Correct education of children from a year

Often young parents have no idea how to properly educate their child, whose age has reached 1 year. All children at the age of 11-12 months are at a turning point - the "crisis of the first year of life". The child during this period manifests its independence, often arranges hysterics, begins to cry, ceases to obey parents when the latter give advice or ask for something.

Behavior of the child throughout the second year of life requires constant monitoring of the adult, because it is not yet stable and needs to be normalized. Therefore, the parent at this time should give the child as much time as possible in order to keep the child in a good mood.

Education of children at this age is divided into the following sections:

Education of cultural and hygienic habits

This includes washing, dressing, sleeping, eating, and looking.

Education of the culture of activity

This includes observance of order, playing skills with different toys, a mode, careful attitude to things and toys, learning to understand the requirements of an adult, acquiring initial skills of work.

Educating a culture of communication

This includes not only communication with children, peers, but also with adults.

The child has learned to walk, that's why he feels himself independent. This fact should be understood by all parents. A child walks around the house wherever he likes, pulls out attractive and bright objects that interest him, often tries them not only for gentleness, but also for taste. By forbidding the child to go somewhere, take some fragile items and / or things, you make him nervous and angry. If you do not want a crystal vase, fragile figurines, perfumes, shadows, detergents, cosmetics (and other things) to fall into the hands of the child, take them away from him. Remove from the curious child on the upper shelves or in another safe place all the beating and dangerous objects. Let the child quietly walk through the rooms without the mother's shouting: "this can not be touched."

Walking on the street should also not take place under constant pulling, bans on children's pranks. All children like to mess around and play in the sandbox; moreover, they like to shower, they need to touch everything with their hands, so why should a child be forbidden to do what is interesting to him?

There is nothing wrong with the child hugging and / or touching another child. Intervention of the mother (well, or dad) is required when the child is trying to hurt and / or hit another child. In this case, immediate action must be taken to suppress the child's actions.
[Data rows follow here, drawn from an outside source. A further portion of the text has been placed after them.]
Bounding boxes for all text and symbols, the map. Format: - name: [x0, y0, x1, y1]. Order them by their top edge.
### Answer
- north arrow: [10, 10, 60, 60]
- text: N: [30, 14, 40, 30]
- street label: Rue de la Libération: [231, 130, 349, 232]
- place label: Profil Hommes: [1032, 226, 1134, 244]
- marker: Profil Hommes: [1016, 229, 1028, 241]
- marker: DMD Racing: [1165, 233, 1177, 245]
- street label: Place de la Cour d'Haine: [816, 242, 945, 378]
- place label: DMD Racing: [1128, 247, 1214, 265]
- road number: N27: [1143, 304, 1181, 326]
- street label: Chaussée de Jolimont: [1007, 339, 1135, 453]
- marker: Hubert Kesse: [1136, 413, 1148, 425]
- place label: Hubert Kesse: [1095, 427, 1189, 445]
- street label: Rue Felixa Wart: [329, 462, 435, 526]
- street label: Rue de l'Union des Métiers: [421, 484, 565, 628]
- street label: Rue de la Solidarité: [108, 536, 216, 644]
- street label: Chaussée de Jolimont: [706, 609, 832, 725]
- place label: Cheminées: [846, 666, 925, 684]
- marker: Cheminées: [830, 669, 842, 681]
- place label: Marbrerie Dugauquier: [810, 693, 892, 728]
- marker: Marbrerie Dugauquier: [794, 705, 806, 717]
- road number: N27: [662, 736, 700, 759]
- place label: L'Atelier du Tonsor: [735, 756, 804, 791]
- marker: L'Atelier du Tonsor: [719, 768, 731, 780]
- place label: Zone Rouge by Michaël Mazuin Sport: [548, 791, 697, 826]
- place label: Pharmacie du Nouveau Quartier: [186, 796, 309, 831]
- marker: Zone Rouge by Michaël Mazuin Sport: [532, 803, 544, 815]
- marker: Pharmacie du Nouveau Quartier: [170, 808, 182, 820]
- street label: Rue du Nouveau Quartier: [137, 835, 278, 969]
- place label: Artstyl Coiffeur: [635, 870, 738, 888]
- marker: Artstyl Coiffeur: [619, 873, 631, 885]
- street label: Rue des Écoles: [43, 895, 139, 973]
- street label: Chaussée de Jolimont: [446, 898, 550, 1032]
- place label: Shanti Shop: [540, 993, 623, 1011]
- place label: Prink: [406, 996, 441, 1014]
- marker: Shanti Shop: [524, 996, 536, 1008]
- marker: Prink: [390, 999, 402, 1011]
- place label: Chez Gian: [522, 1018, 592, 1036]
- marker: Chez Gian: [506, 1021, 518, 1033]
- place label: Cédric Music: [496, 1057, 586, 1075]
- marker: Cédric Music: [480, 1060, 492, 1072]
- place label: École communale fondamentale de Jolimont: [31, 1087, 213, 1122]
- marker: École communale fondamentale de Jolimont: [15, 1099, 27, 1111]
Constantly explain to the child what you can do, and what not, how you should behave at home, in the street, in the sandbox. In this case, the tone of the mother should be soft and loving, and not ordering and imperative.

If the information is presented in the form of a game and with love, then the child will perceive it. For example, a child can easily be put into bed, if doing it in a playful way: let the child be a chanterelle (rabbit), and the crib will be a fox-hole (rabbits). Playing a child not only can be laid to sleep, but also to feed, to bathe.

You can not shout at the child, but you can not go on hysterics or shouting. You have to be demanding and consistent, but not cruel. Everything should be in moderation.

The child cries, does not want to go to bed, does not want to dress? Then get on your knees to catch up with the growth of the child and calmly explain to the child that it needs to be done. It is not worth it in this case to shout at the child and punish him. If you succumb to hysterics and cry your child, then he will understand this, and will seek his tears and hysterics always.

Often, parents demand from their child what they do not observe themselves. For example, they teach the child to wash their hands every time after the street, but do not wash themselves. How, in this case, will the child gladly wash his hands if parents do not? In everything, show the child an example, and then demand from him: fold neatly along with the child's clothes, collect scattered toys in the box.

Children at one-year age in all imitate their parents, try to imitate their style of behavior, conversation. That's why parents for their child should be a good example.